[Extracted page text data]
____

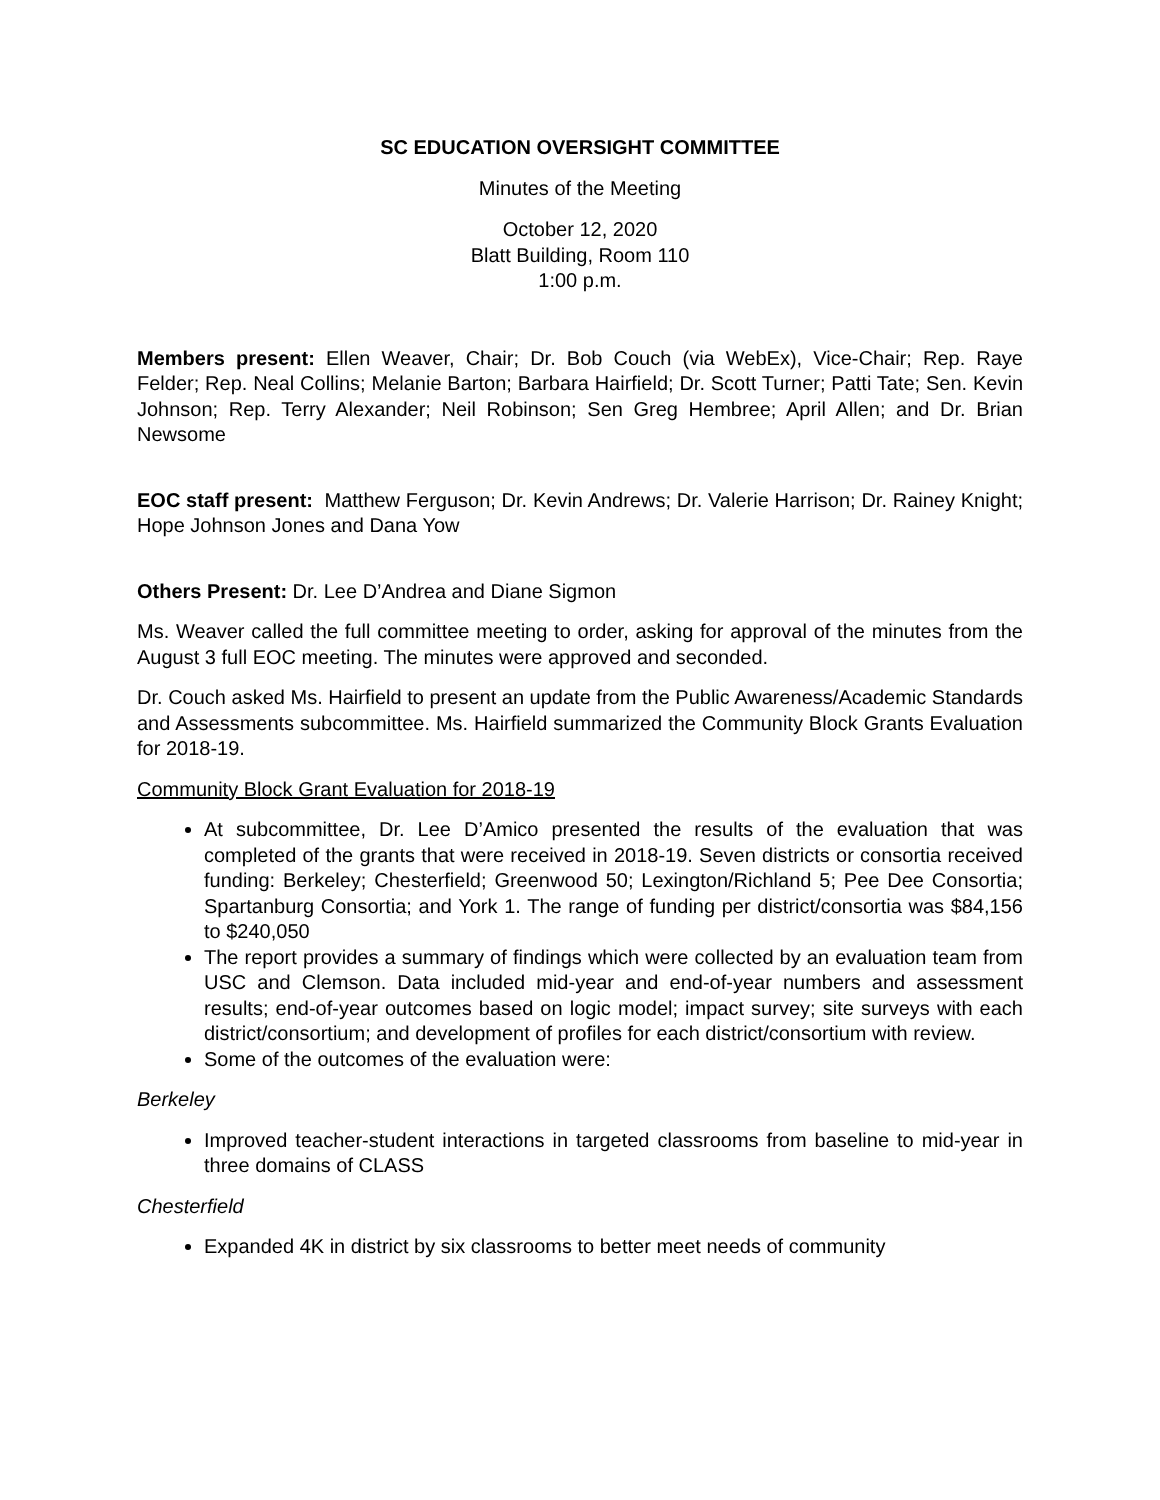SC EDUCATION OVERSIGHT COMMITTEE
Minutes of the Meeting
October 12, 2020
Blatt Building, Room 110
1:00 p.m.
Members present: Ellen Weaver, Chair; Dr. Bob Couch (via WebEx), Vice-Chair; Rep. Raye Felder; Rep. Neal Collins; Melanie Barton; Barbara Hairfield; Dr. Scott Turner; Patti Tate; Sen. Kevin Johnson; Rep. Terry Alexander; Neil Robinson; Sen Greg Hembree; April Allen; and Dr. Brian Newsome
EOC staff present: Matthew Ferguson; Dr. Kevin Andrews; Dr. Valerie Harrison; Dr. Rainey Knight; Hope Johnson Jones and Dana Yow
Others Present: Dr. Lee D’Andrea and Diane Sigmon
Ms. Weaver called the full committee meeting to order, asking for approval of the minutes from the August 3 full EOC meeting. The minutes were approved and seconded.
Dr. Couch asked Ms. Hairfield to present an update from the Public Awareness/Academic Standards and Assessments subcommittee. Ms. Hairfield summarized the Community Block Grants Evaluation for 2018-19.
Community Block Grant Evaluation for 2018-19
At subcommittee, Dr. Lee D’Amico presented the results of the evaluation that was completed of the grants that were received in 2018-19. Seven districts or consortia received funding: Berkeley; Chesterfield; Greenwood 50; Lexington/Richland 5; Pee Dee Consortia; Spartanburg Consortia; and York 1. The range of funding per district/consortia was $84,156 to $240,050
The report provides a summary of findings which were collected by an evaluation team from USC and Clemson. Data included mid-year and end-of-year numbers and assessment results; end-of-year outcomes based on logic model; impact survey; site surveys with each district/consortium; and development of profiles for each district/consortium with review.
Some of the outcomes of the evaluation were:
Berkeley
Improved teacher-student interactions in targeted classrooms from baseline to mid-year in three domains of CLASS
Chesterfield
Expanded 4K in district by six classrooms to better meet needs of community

____

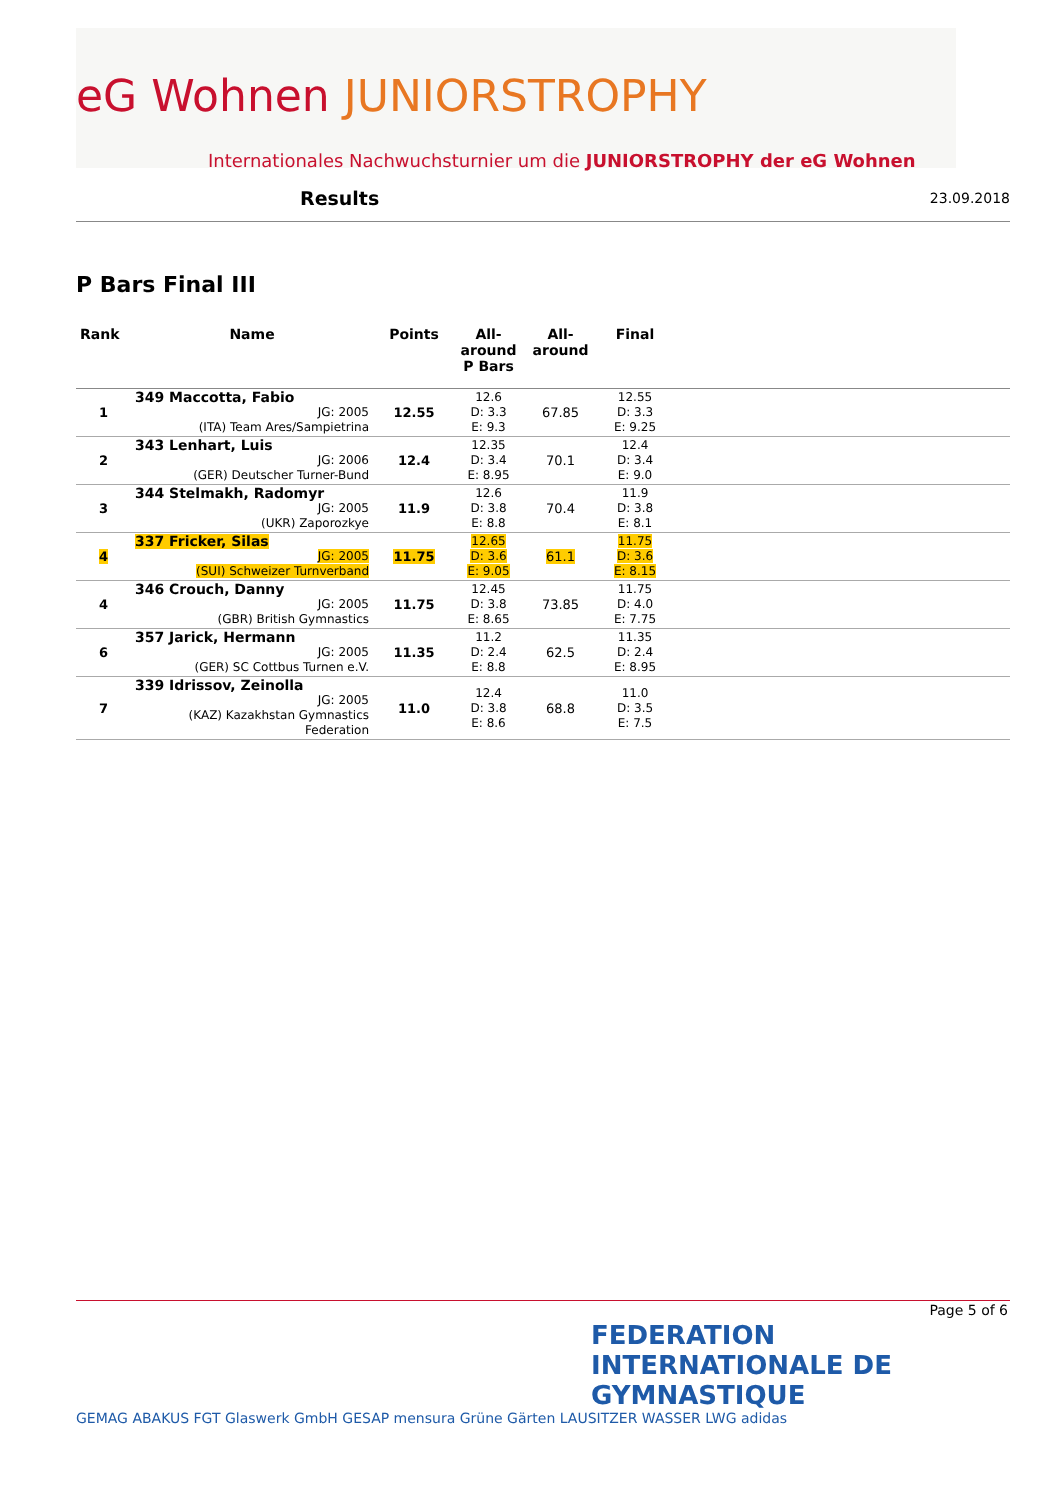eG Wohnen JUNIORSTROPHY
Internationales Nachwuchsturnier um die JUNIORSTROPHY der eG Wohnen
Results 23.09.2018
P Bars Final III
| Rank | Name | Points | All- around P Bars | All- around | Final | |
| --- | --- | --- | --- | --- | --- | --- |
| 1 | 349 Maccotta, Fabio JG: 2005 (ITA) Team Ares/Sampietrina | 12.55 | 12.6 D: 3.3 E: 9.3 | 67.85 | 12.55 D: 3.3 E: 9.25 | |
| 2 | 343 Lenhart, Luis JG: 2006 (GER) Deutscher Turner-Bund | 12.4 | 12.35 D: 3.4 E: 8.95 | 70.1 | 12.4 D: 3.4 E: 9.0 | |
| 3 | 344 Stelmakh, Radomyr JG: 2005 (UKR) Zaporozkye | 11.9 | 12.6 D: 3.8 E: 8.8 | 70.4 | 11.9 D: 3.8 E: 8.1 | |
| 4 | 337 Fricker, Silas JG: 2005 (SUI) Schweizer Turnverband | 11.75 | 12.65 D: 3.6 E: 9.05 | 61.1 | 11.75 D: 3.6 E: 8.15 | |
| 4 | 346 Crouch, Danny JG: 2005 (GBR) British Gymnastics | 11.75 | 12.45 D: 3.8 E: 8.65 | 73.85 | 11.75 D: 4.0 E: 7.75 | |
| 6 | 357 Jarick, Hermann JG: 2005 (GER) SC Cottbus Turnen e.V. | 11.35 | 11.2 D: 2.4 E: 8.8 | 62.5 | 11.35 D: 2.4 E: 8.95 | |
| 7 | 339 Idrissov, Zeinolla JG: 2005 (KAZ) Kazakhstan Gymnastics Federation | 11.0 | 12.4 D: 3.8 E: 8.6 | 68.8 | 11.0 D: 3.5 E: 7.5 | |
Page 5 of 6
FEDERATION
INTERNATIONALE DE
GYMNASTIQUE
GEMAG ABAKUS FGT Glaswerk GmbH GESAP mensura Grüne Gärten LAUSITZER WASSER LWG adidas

____

Tell how many lines of the entries above include "classrooms". The answer should be the number and nothing more.

» **Response to the task**
2